ACTION ITEM
What you should write out is every line from the one containing "Genom att kl" to the end of the data, exactly and with nothing else.

Extracted page text data:
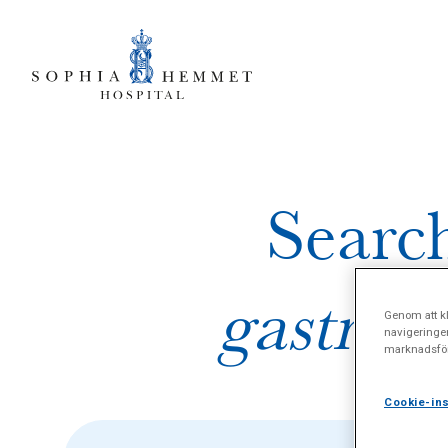
Search
gastroe
Genom att kl
navigeringe
marknadsför
Cookie-ins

WRITTEN RESPONSE
Genom att kl
navigeringe
marknadsför
Cookie-ins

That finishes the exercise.